*Article*.
▼

Vie des professions

Aminata Niakate, présidente sortante de la FNUJA - Développer le « réflexe avocat »

L’édition 2019 du Congrès de la Fédération nationale des Unions de jeunes avocats (FNUJA) a marqué le terme du mandat d’Aminata Niakate. La présidente dresse, à cette occasion, le bilan de son action en évoquant les nombreux défis qui restent à relever.

Vous arrivez au terme de votre mandat. Quels sont les prochains défis qui s’annoncent pour les jeunes avocats ?

▲

*Consigne 1*.
Relève tous les verbes conjugués au présent de l'indicatif dans l'article.

*Données*.
▼

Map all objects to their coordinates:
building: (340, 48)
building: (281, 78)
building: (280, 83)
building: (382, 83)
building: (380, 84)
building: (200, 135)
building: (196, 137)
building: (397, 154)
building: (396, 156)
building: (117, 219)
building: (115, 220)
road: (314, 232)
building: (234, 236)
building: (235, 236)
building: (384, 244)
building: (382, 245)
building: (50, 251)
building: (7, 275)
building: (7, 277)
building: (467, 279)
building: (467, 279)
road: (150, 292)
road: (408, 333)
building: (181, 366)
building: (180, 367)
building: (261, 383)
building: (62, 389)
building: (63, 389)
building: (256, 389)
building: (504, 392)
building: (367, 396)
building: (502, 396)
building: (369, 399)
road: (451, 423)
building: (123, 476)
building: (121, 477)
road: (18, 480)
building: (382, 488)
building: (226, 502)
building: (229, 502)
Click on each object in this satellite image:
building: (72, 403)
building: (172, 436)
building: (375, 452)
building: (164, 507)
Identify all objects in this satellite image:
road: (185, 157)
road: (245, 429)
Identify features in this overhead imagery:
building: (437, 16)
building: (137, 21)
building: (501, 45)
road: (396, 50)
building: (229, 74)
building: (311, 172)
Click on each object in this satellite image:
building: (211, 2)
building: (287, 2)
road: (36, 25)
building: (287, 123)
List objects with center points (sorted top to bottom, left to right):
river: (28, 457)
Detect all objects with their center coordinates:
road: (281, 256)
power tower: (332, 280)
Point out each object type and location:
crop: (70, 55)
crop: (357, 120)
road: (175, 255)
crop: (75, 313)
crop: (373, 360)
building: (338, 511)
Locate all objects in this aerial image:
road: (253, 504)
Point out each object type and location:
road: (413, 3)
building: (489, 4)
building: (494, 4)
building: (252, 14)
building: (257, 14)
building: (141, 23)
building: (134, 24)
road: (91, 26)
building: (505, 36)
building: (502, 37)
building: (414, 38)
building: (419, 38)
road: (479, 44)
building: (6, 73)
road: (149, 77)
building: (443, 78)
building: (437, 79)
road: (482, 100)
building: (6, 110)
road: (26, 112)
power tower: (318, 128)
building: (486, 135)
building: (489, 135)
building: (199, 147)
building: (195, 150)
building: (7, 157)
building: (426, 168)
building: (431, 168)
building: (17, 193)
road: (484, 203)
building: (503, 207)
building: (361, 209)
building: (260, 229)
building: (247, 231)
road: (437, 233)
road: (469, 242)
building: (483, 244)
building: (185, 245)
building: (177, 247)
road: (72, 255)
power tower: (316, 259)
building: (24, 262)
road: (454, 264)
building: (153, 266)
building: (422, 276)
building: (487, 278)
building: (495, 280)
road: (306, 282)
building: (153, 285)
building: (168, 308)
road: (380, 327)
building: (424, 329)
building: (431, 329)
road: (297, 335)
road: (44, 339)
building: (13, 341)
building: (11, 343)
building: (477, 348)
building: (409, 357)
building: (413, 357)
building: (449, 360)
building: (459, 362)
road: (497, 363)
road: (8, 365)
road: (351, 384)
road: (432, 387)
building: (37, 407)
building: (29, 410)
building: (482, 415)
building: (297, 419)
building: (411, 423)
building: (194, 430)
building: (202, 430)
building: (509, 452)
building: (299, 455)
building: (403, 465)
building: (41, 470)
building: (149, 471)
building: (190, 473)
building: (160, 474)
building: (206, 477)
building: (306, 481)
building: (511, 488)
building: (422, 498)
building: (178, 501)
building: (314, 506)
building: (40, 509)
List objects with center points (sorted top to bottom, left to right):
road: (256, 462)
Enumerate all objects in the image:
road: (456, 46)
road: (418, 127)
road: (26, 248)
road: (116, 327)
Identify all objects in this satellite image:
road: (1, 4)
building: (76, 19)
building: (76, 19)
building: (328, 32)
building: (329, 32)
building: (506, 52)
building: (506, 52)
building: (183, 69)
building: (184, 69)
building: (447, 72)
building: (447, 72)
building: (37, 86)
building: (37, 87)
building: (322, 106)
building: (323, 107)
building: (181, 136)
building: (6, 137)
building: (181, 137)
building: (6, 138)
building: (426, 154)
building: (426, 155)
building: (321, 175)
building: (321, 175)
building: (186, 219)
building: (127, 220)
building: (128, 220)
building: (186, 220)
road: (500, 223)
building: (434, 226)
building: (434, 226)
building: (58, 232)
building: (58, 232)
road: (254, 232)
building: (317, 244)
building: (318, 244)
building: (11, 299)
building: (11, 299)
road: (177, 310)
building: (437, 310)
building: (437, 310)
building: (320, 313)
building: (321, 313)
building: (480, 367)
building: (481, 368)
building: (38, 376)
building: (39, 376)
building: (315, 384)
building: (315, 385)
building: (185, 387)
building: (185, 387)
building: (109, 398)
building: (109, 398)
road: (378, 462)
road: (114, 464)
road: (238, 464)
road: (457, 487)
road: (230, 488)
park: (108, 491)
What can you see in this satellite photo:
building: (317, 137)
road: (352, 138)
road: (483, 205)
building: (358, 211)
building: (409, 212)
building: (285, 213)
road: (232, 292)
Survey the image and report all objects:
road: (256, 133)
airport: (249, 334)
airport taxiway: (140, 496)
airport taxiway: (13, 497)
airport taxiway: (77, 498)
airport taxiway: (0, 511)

▲

*Consigne 2*.
Extrais telles quelles les lignes qui suivent l'article, de la première jusqu'à celle qui contient « building: (50, 251) », incluse.

*Réponse 1*.
dresse, restent, arrivez, sont, s'annoncent

*Réponse 2*.
Map all objects to their coordinates:
building: (340, 48)
building: (281, 78)
building: (280, 83)
building: (382, 83)
building: (380, 84)
building: (200, 135)
building: (196, 137)
building: (397, 154)
building: (396, 156)
building: (117, 219)
building: (115, 220)
road: (314, 232)
building: (234, 236)
building: (235, 236)
building: (384, 244)
building: (382, 245)
building: (50, 251)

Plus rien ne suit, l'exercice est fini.